As trends such as payment facilitation and integrated payments continue to unfold, at least some payments providers are giving more thought to long-held branding strategies. The latest example is that of FortisPay, which on Tuesday announced it is dropping the “Pay” and is now in the market simply as Fortis.
Under new chief executive and payments-industry veteran Greg Cohen, the 11-year-old, Novi, Mich.-based company came to the conclusion that its growth in weaving payments into business software indicated a new identity. “We are a guided platform for software,” Cohen says. “Our job is to take payments and make it invisible. It just happens within the software.”
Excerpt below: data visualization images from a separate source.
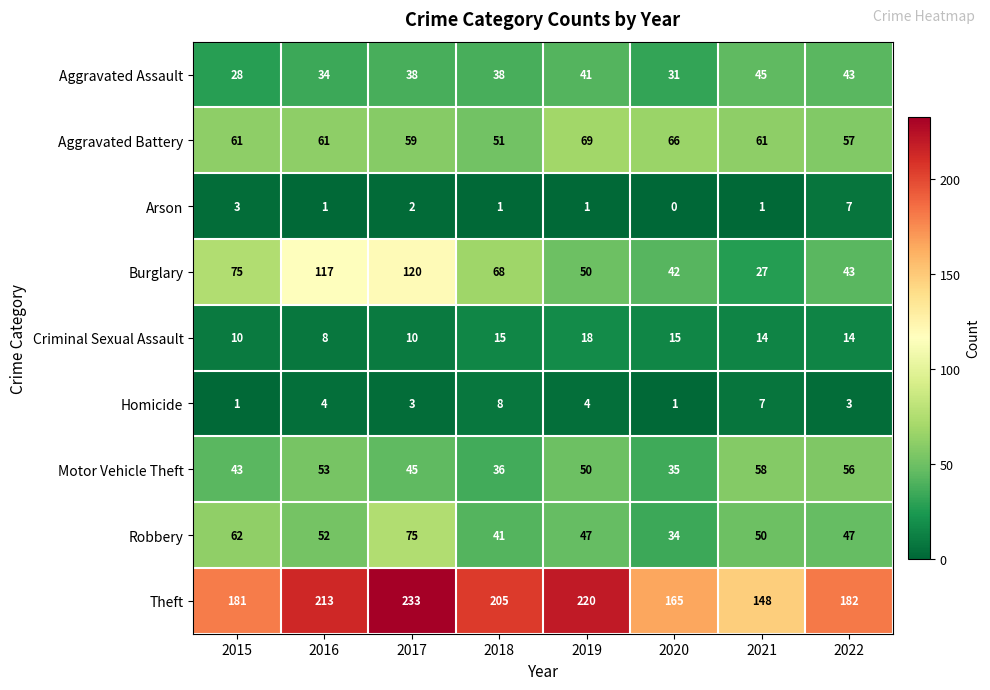

Between 2017 and 2021, which series saw the biggest shift?

Burglary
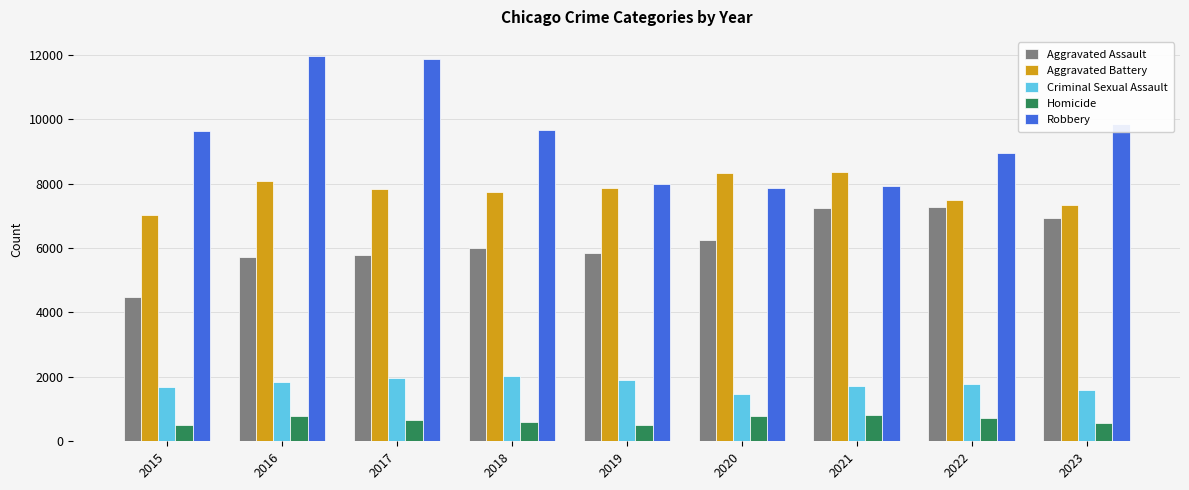

Are the bars horizontal?

No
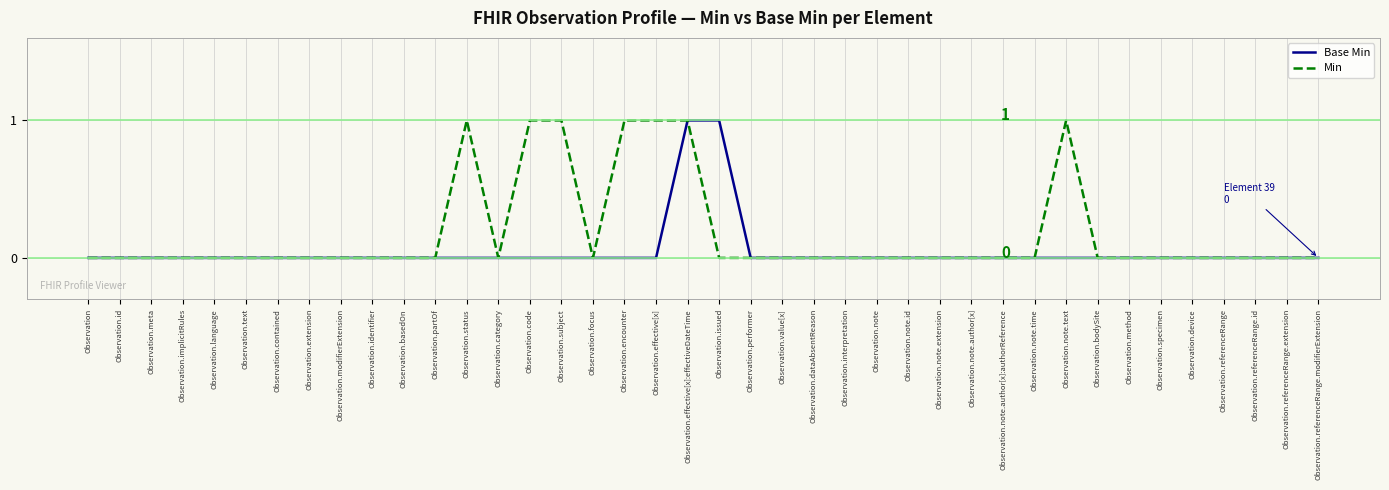

What position from the right is Observation?

40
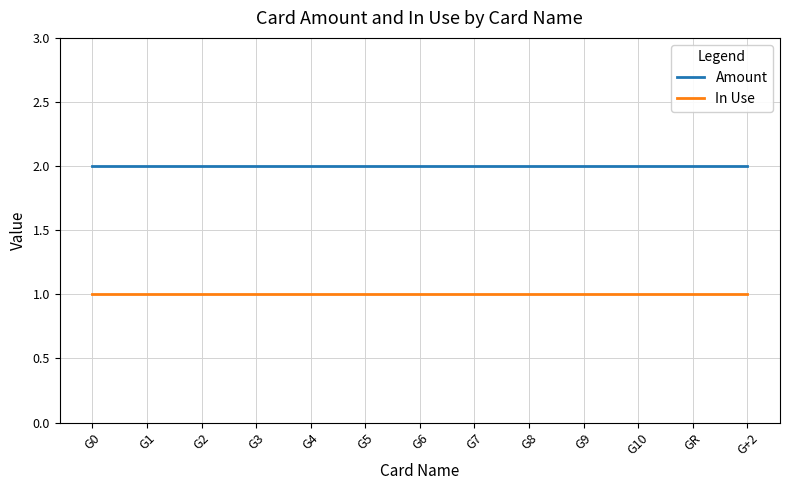

Is the value of Amount at G5 greater than the value of In Use at G8?

Yes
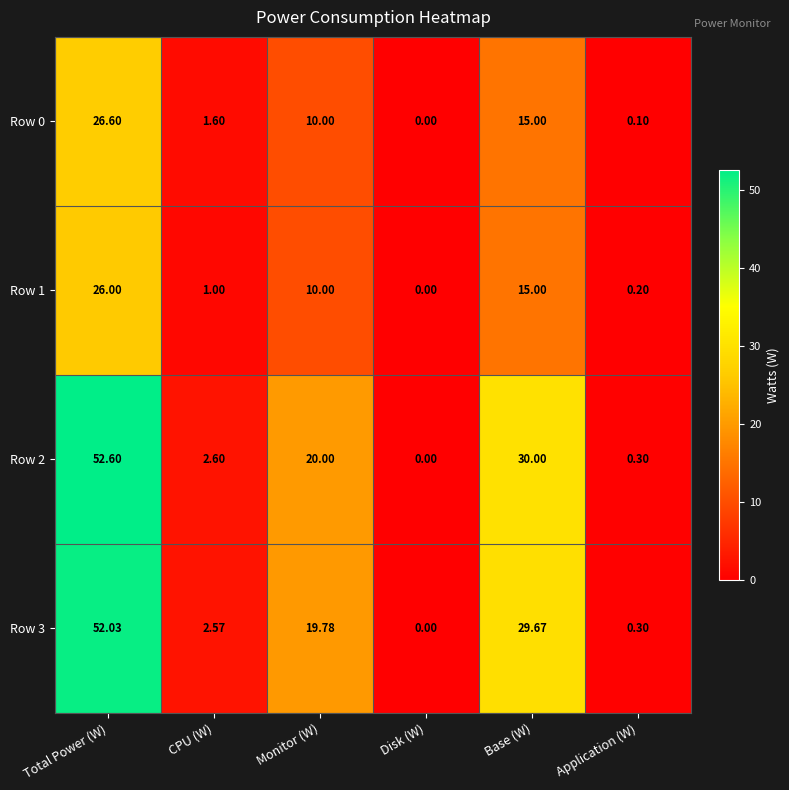

Which category has the highest value in the Row 0 series?

Total Power (W)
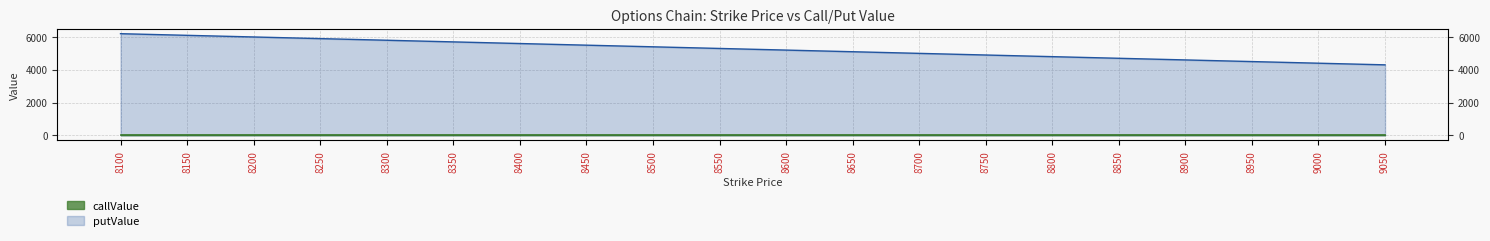

What is the average value?

5250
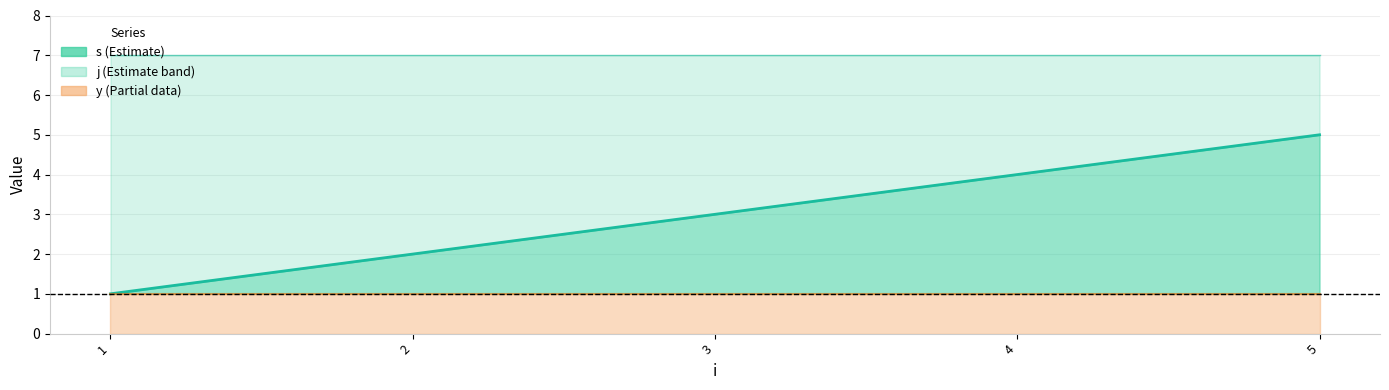

How many lines are shown in the chart?

3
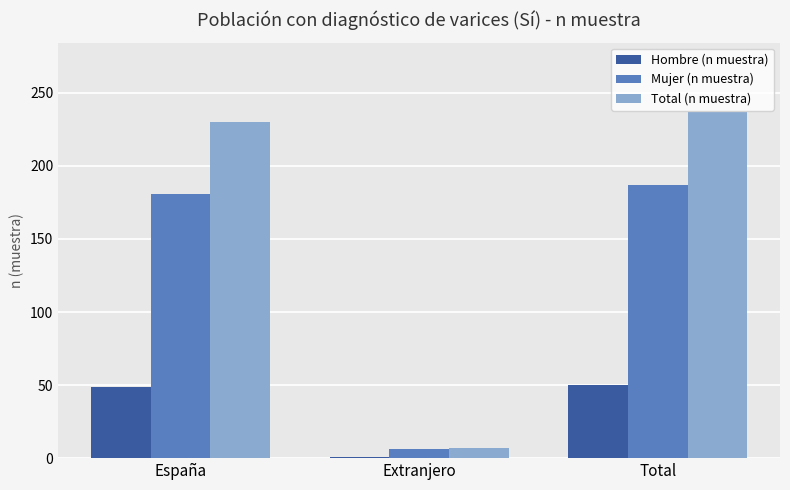

What are all the series names shown in the legend?

Hombre (n muestra), Mujer (n muestra), Total (n muestra)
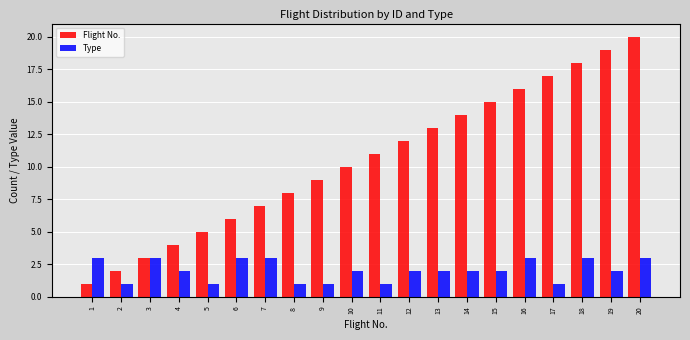

List the series in order of their peak value, highest first.

Flight No., Type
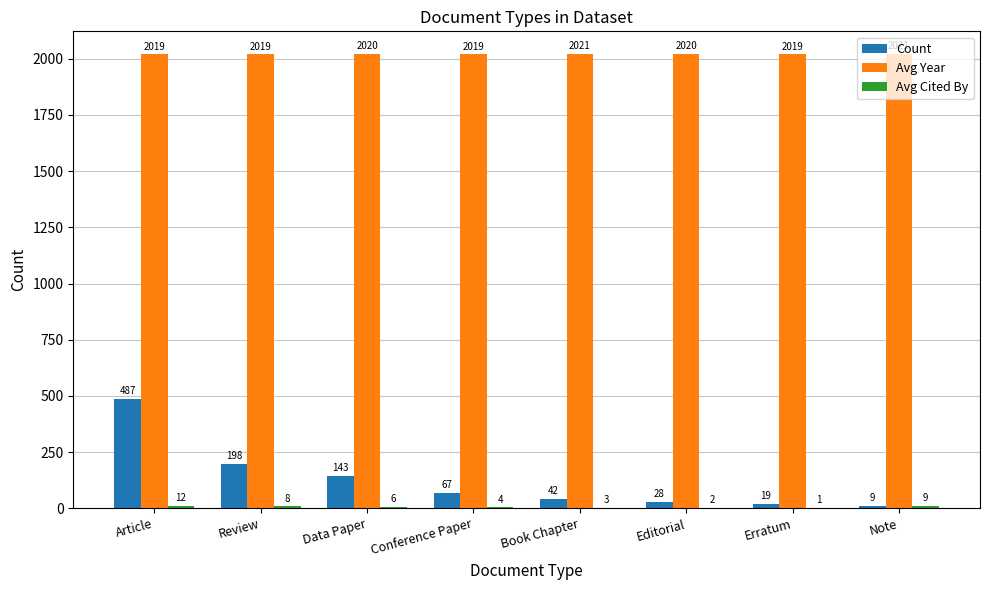

Between Article and Review, which series saw the biggest shift?

Count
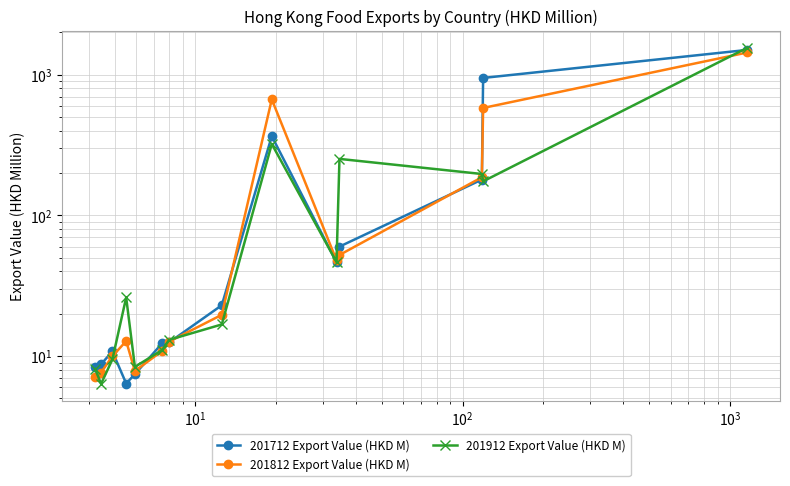

How many intersections are there between 201912 Export Value (HKD M) and 201712 Export Value (HKD M)?

7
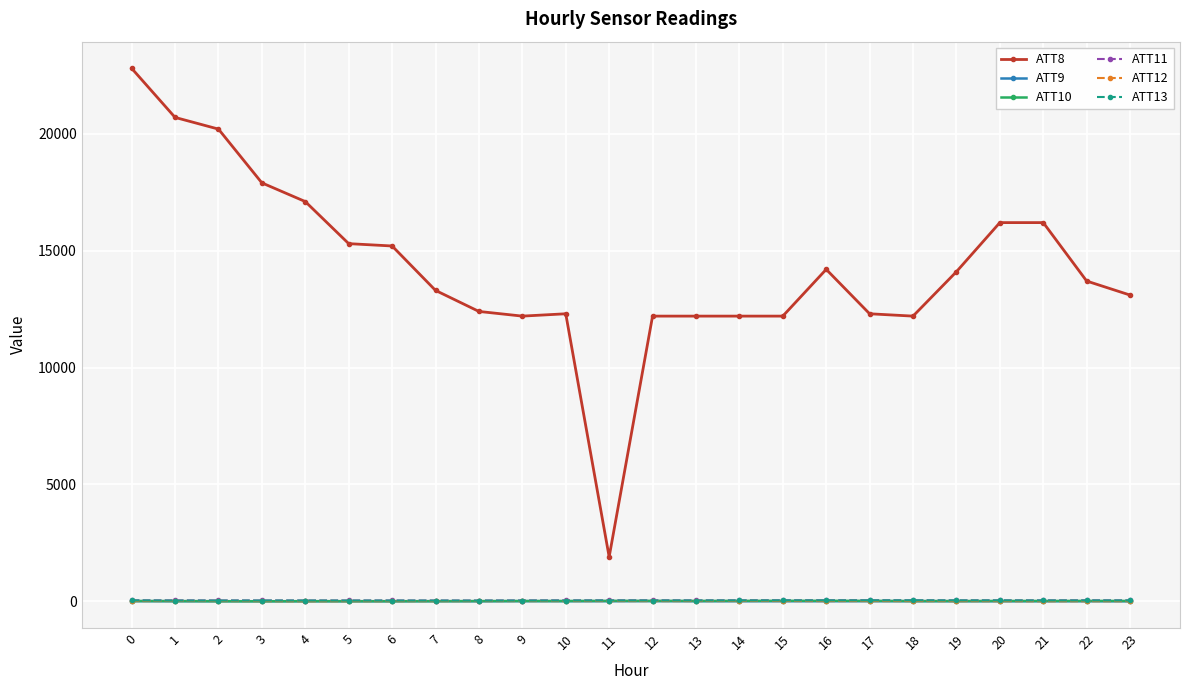

Which series has the largest total across all categories?

ATT8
That emphasis on payments integration for software developers has paid off in recent years. Processing volume has grown 46% over the past year, all of it organic, that is, from existing operations, according to the company. Revenues have quintupled over the past two years. Fortis does not release absolute numbers, though Cohen says volume is now “well north of $15 billion,” with a merchant base of some 20,000 businesses, with many in the health-care, specialty retail, and business-to-business categories.
Now, by dropping the “Pay” from its name, the company is signaling its emphasis on partnering with providers of business software says Cohen, who took on the CEO title in July after having assumed the role of executive chairman in October 2019. “We’re grounded in payments but now we’re [also] grounded in a payments-enablement platform,” he says. The platform, he adds, provides a “single integration point” for multiple scenarios. “It’s a platform where you can walk, jog, or run,” he says.
Cohen is a veteran in the acquiring business, having served in high-level roles with such firms as Paya, iPayment, Cayan (now part of Global Payments), Verifone, and Moneris (now part of FIS Inc.). Now, by stressing Fortis’s role in making payments “just happen within the software,” Cohen is out to ratchet up growth through its work with business-software developers. “Our job is to make software providers stronger,” he says. “We make their software stronger.”